This idea came to me last week when I was thinking about how much I love potstickers and have always wanted to make them myself but haven't yet. For those of you unfamiliar with potstickers, they are also called Gyoza and you can find them at most teriyaki places and Chinese or Japanese restaurants. They originated from China but have been adopted by Japan over time. They are basically a round, thin piece of dough with filling inside. They are sealed up, set in a pan with both oil and water, and covered. They are steamed and fried simultaneously until they get soft and crispy. They are absolutely delicious.
As I was thinking about these, I started thinking about the other kinds of fillings that could be used for potstickers and that made me think of how much I love German food. Potsticker filling is basically ground pork, chopped cabbage, vegetables, and seasoning. Cabbage and pork are pretty much the basis of German cuisine. It was a perfect thing to combine into a potsticker. And normally I hate it when people combine two words into one in a sort of cutesy way, like "stoup" or "cronuts" but when you are using Bratwurst in a recipe, and "brat" rhymes with "pot," you sort of have to go for it. It works in this case. So, I present to you:
1 pkg. gyoza wrappers(usually found in the refrigerator section near the tofu at the grocery store. You won't use the entire package. Wrap well and use or freeze. These can also be made to make ravioli.)
1/2 can sauerkraut, not drained
2 bratwurts, casings removed (This would work with traditional brats or chicken brats. Safeway makes a fantastic chicken brat. Try it sometime, you won't regret it.)
1 tsp. caraway seeds
2/3 cup beer of choice, German preferably
Combine the sauerkraut, caraway seeds, and beer in a small saucepan and bring to a simmer. Stir occasionally for about 20 minutes. Remove from heat, drain well, and place in the refrigerator to cool off so you can handle it with your hands. You don't want to cook the meat at this stage, so let the sauerkraut cool off as much as you can to room temperature.

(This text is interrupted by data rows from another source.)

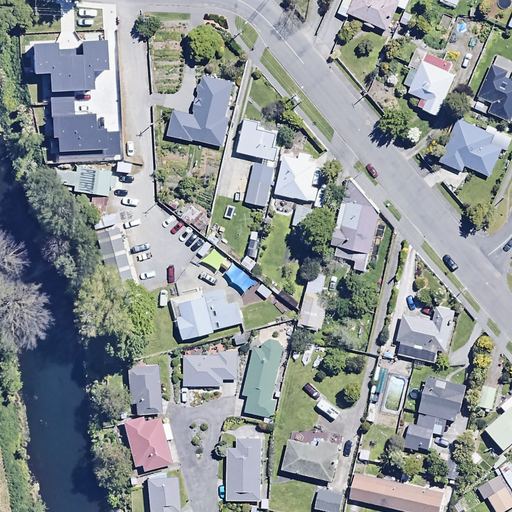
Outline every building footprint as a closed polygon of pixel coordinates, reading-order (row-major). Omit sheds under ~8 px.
[(385,0),(384,0),(356,0),(355,2),(350,0),(344,0),(337,17),(348,23),(350,20),(375,33),(376,31),(386,36),(398,11),(404,14),(410,2),(406,0),(385,0)] [(459,0),(442,0),(441,4),(456,10),(459,0)] [(66,58),(71,63),(78,64),(84,62),(89,58),(90,51),(88,45),(83,40),(77,39),(71,41),(66,45),(64,52),(66,58)] [(40,61),(47,66),(52,66),(57,64),(62,59),(63,53),(61,47),(55,41),(49,40),(42,43),(38,49),(37,55),(40,61)] [(439,122),(455,81),(449,78),(453,68),(417,54),(404,89),(411,92),(409,98),(421,103),(417,113),(439,122)] [(499,58),(493,69),(491,68),(476,100),(491,107),(487,117),(509,128),(511,121),(511,82),(511,84),(505,81),(508,75),(505,74),(510,63),(499,58)] [(68,84),(71,88),(77,90),(84,89),(88,85),(90,79),(88,73),(84,69),(79,68),(73,69),(69,73),(67,78),(68,84)] [(42,81),(43,86),(48,91),(55,92),(62,88),(65,81),(64,76),(60,72),(55,70),(51,70),(46,73),(43,76),(42,81)] [(194,73),(185,73),(183,90),(193,91),(194,73)] [(195,96),(183,94),(179,112),(191,114),(195,96)] [(212,99),(199,96),(193,125),(186,124),(183,134),(206,139),(208,132),(229,137),(237,102),(212,97),(212,99)] [(494,138),(457,121),(438,164),(464,176),(467,171),(488,181),(501,153),(489,148),(494,138)] [(261,126),(245,122),(237,157),(275,165),(278,154),(272,153),(276,139),(259,135),(261,126)] [(298,162),(284,159),(275,198),(314,206),(318,192),(312,191),(317,166),(308,165),(310,157),(300,155),(298,162)] [(276,171),(254,166),(245,206),(267,211),(276,171)] [(129,169),(116,167),(115,176),(128,178),(129,169)] [(72,198),(91,201),(89,215),(104,218),(108,190),(113,191),(115,181),(110,180),(111,176),(76,170),(75,178),(58,176),(56,188),(73,191),(72,198)] [(337,251),(335,260),(356,265),(354,273),(366,276),(379,219),(348,182),(333,250),(337,251)] [(319,215),(298,209),(293,229),(314,235),(319,215)] [(118,232),(95,238),(110,298),(133,292),(118,232)] [(257,267),(247,259),(240,267),(250,275),(257,267)] [(326,280),(311,276),(299,331),(320,335),(327,304),(321,303),(326,280)] [(263,287),(257,295),(267,303),(273,296),(263,287)] [(182,338),(241,323),(237,306),(228,309),(224,293),(203,298),(201,290),(182,295),(183,299),(170,302),(173,316),(176,315),(182,338)] [(435,306),(432,318),(403,311),(396,339),(399,340),(396,352),(433,362),(436,349),(443,351),(454,311),(435,306)] [(271,399),(282,348),(278,340),(270,338),(263,342),(262,347),(252,345),(241,393),(247,395),(243,411),(263,415),(262,422),(270,424),(275,400),(271,399)] [(182,386),(222,386),(222,378),(235,378),(235,352),(219,352),(219,356),(182,356),(182,386)] [(158,371),(127,373),(129,414),(160,412),(158,371)] [(464,384),(427,375),(415,425),(408,424),(402,448),(416,451),(417,448),(426,450),(430,433),(440,436),(444,419),(455,421),(464,384)] [(496,389),(481,385),(476,406),(491,409),(496,389)] [(503,452),(511,443),(511,396),(502,406),(505,410),(483,430),(503,452)] [(141,416),(123,420),(133,466),(140,464),(142,471),(172,464),(166,439),(171,437),(167,423),(159,424),(157,418),(142,422),(141,416)] [(259,502),(260,438),(236,437),(236,446),(226,446),(226,501),(259,502)] [(281,470),(331,482),(339,450),(335,449),(336,445),(319,441),(318,445),(289,438),(281,470)] [(371,451),(360,449),(358,460),(369,461),(371,451)] [(472,449),(465,455),(474,464),(481,458),(472,449)] [(454,481),(460,461),(448,458),(443,478),(454,481)] [(511,474),(506,464),(498,469),(511,491),(511,474)] [(354,473),(348,498),(407,511),(438,511),(443,494),(354,473)] [(501,511),(511,505),(511,500),(497,475),(476,488),(482,499),(486,497),(494,511),(501,511)] [(177,511),(175,477),(145,479),(147,511),(177,511)] [(319,488),(314,510),(324,511),(338,511),(343,494),(319,488)]
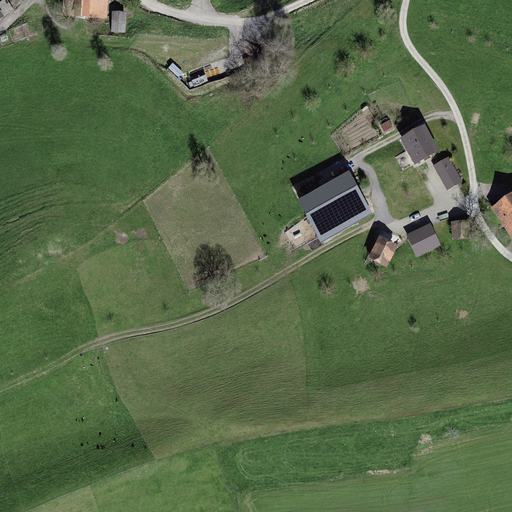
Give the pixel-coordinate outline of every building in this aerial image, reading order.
[(111,0),(65,0),(64,16),(109,21),(111,0)] [(0,5),(0,24),(9,18),(0,5)] [(129,15),(114,14),(114,35),(128,35),(129,15)] [(425,126),(405,136),(417,160),(437,150),(425,126)] [(447,158),(435,164),(447,188),(460,182),(447,158)] [(354,173),(302,199),(325,243),(376,216),(354,173)] [(511,192),(493,205),(511,233),(511,192)] [(468,220),(453,221),(455,238),(470,236),(468,220)] [(430,224),(407,235),(417,256),(440,245),(430,224)] [(385,236),(372,262),(390,271),(403,245),(385,236)]
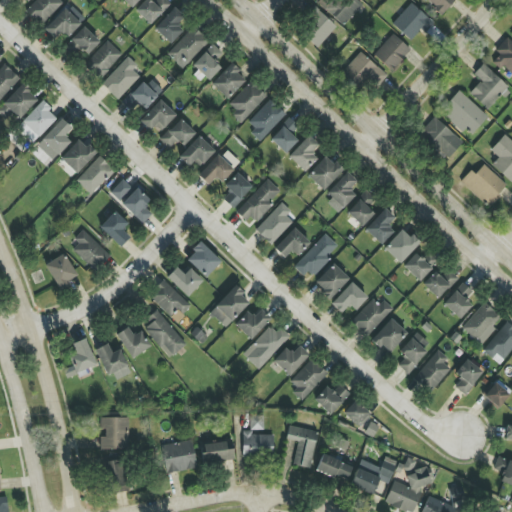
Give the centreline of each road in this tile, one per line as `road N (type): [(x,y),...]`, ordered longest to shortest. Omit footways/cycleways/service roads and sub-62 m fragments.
road 1 (residential): [(0,20),(419,420),(462,437)]
road 2 (residential): [(209,0),(511,288)]
road 3 (residential): [(511,262),(239,0)]
road 4 (secondary): [(74,511),(50,400),(0,249)]
road 5 (residential): [(1,339),(86,308),(128,282),(190,206)]
road 6 (residential): [(497,0),(362,150)]
road 7 (residential): [(142,511),(259,495),(335,511)]
road 8 (secondary): [(1,339),(42,511)]
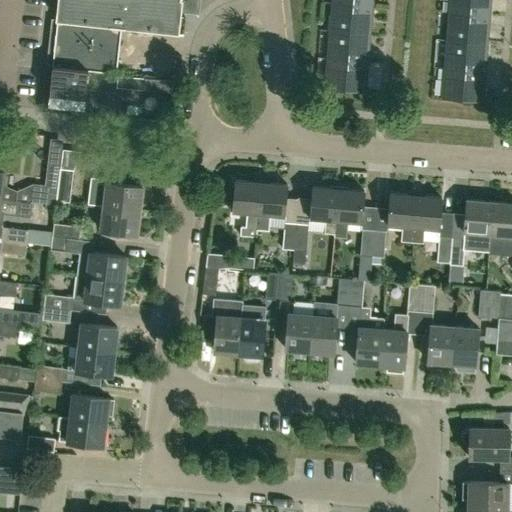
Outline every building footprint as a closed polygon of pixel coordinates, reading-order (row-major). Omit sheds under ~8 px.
[(59,0),(57,18),(121,25),(183,31),(183,30),(177,29),(180,0),(59,0)] [(487,16),(488,0),(450,0),(449,13),(487,16)] [(368,34),(370,6),(332,3),(330,30),(368,34)] [(484,43),(487,16),(449,13),(447,40),(484,43)] [(117,71),(121,25),(57,18),(52,64),(88,68),(117,71)] [(366,61),(368,34),(330,30),(327,58),(366,61)] [(482,71),(484,43),(447,40),(445,68),(482,71)] [(363,89),(366,61),(327,58),(325,86),(363,89)] [(84,108),(88,68),(52,64),(48,104),(84,108)] [(480,99),(482,71),(445,68),(442,96),(480,99)] [(170,92),(172,80),(144,77),(142,89),(170,92)] [(133,115),(145,116),(146,108),(134,107),(133,115)] [(18,151),(29,152),(31,134),(20,133),(18,151)] [(4,171),(5,159),(0,156),(0,196),(15,199),(16,189),(3,184),(4,171)] [(56,199),(60,167),(60,163),(47,161),(44,184),(33,183),(30,201),(42,202),(55,204),(56,199)] [(69,201),(73,169),(60,167),(56,199),(69,201)] [(257,229),(261,181),(236,179),(233,211),(247,212),(245,226),(241,226),(240,234),(256,236),(257,229)] [(139,209),(142,185),(106,181),(105,191),(94,190),(93,203),(104,205),(139,209)] [(285,215),(288,183),(261,181),(257,229),(268,230),(270,214),(285,215)] [(335,236),(339,188),(314,186),(312,218),(325,219),(324,232),(334,233),(334,236),(335,236)] [(363,222),(366,190),(339,188),(335,236),(346,237),(348,221),(363,222)] [(412,241),(416,195),(390,193),(388,225),(402,226),(401,240),(412,241)] [(439,229),(442,198),(416,195),(412,241),(423,242),(424,228),(439,229)] [(32,201),(30,201),(15,199),(0,196),(0,213),(30,217),(32,201)] [(489,252),(493,201),(467,199),(464,237),(452,236),(449,263),(449,264),(462,265),(464,247),(488,249),(488,251),(489,252)] [(511,202),(493,201),(489,252),(511,253),(511,202)] [(137,233),(139,209),(104,205),(101,228),(137,233)] [(79,238),(81,225),(53,222),(51,234),(79,238)] [(294,249),(297,223),(285,222),(283,248),(294,249)] [(297,223),(294,249),(293,262),(305,263),(306,250),(309,224),(297,223)] [(27,242),(28,230),(2,227),(1,239),(27,242)] [(372,256),(374,230),(363,229),(361,256),(372,256)] [(384,257),(386,231),(374,230),(372,256),(381,257),(384,257)] [(78,251),(79,238),(51,234),(50,247),(78,251)] [(449,263),(452,236),(440,235),(438,262),(449,263)] [(0,252),(25,255),(27,242),(1,239),(0,246),(0,252)] [(123,279),(126,256),(82,250),(81,258),(79,258),(77,274),(123,279)] [(256,257),(228,255),(227,267),(255,269),(256,257)] [(215,295),(219,268),(223,268),(206,266),(202,293),(215,295)] [(278,300),(280,272),(268,271),(265,299),(278,300)] [(291,301),(293,274),(280,272),(278,300),(291,301)] [(120,304),(123,279),(77,274),(75,291),(77,291),(77,297),(44,293),(43,306),(71,309),(85,311),(87,300),(120,304)] [(349,306),(351,278),(339,277),(337,305),(349,306)] [(351,278),(349,306),(360,307),(360,306),(362,306),(364,279),(351,278)] [(0,293),(15,296),(16,282),(0,280),(0,321),(17,323),(19,311),(0,309),(0,293)] [(420,311),(423,284),(411,283),(408,310),(420,311)] [(443,290),(444,285),(436,285),(423,284),(420,311),(433,312),(435,289),(443,290)] [(500,305),(500,293),(500,290),(480,289),(478,316),(499,317),(500,309),(500,305)] [(511,306),(511,294),(500,293),(500,305),(511,306)] [(243,304),(243,300),(213,297),(212,315),(217,316),(214,351),(238,353),(241,316),(242,316),(243,304)] [(241,316),(238,353),(244,353),(244,357),(246,359),(257,360),(260,358),(260,354),(262,355),(266,306),(243,304),(242,316),(241,316)] [(511,317),(511,306),(500,305),(500,309),(499,317),(511,317)] [(70,322),(71,309),(43,306),(41,318),(70,322)] [(336,315),(336,308),(314,306),(313,314),(310,351),(334,352),(337,315),(336,315)] [(379,365),(383,318),(370,317),(371,307),(362,306),(360,306),(360,307),(359,326),(356,363),(379,365)] [(286,349),(310,351),(313,314),(313,313),(313,308),(299,307),(299,312),(289,312),(286,349)] [(383,318),(379,365),(387,365),(387,371),(402,372),(403,367),(406,330),(408,314),(395,313),(394,329),(383,328),(384,318),(383,318)] [(511,330),(511,317),(499,317),(498,329),(511,330)] [(0,334),(15,336),(17,323),(0,321),(0,334)] [(115,350),(117,326),(82,322),(79,345),(115,350)] [(451,362),(454,325),(431,323),(427,369),(444,370),(447,368),(448,362),(451,362)] [(475,372),(478,327),(454,325),(451,362),(455,362),(454,368),(457,371),(475,372)] [(511,342),(511,330),(498,329),(497,341),(511,342)] [(511,355),(511,342),(497,341),(496,354),(511,355)] [(111,375),(115,350),(79,345),(77,358),(69,357),(67,369),(76,370),(111,375)] [(0,374),(17,377),(19,365),(0,362),(0,404),(27,408),(29,395),(0,391),(0,374)] [(62,380),(64,367),(36,364),(34,377),(62,380)] [(61,392),(62,380),(34,377),(33,389),(61,392)] [(112,413),(114,398),(108,397),(109,396),(73,392),(70,416),(106,420),(107,413),(112,413)] [(0,434),(19,437),(21,413),(0,410),(0,434)] [(510,411),(494,412),(494,422),(510,422),(510,411)] [(70,417),(59,416),(57,430),(60,430),(59,440),(103,445),(106,420),(70,416),(70,417)] [(511,470),(511,456),(508,457),(509,428),(469,428),(469,429),(467,430),(465,431),(464,432),(464,433),(463,434),(463,435),(463,437),(463,439),(464,441),(465,442),(467,443),(468,444),(469,444),(469,457),(500,458),(499,470),(511,470)] [(54,451),(55,437),(27,434),(26,447),(54,451)] [(0,492),(20,494),(23,468),(0,466),(0,492)] [(462,498),(468,499),(468,511),(504,511),(507,511),(508,482),(462,481),(462,498)]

When the sauerkraut has cooled down enough to handle, place it on a large plate. Add the bratwurst and use your hands to mix together. This will take a couple minutes to combine well.
Continue with filling, wetting, and folding the gyoza until you run out of filling. I only needed some of them for my dinner so I left the rest on the sheetpan and froze them. I packed them up and will have them available the next time I crave them!
To cook the Bratstickers, place about a Tablespoon of cooking oil and a half cup of water in a frying pan. Place the Bratstickers in the pan and cover with a lid or a piece of foil, which is what I did. Bring them to a simmer. Let them simmer until the water evaporates and then remove the lid and let fry in the remaining oil. If you have ever made frozen, commercially-prepared potstickers, you will notice that these will look much different. The dough is thinner and turns almost translucent and you have to be much gentler when turning them over to fry on all sides.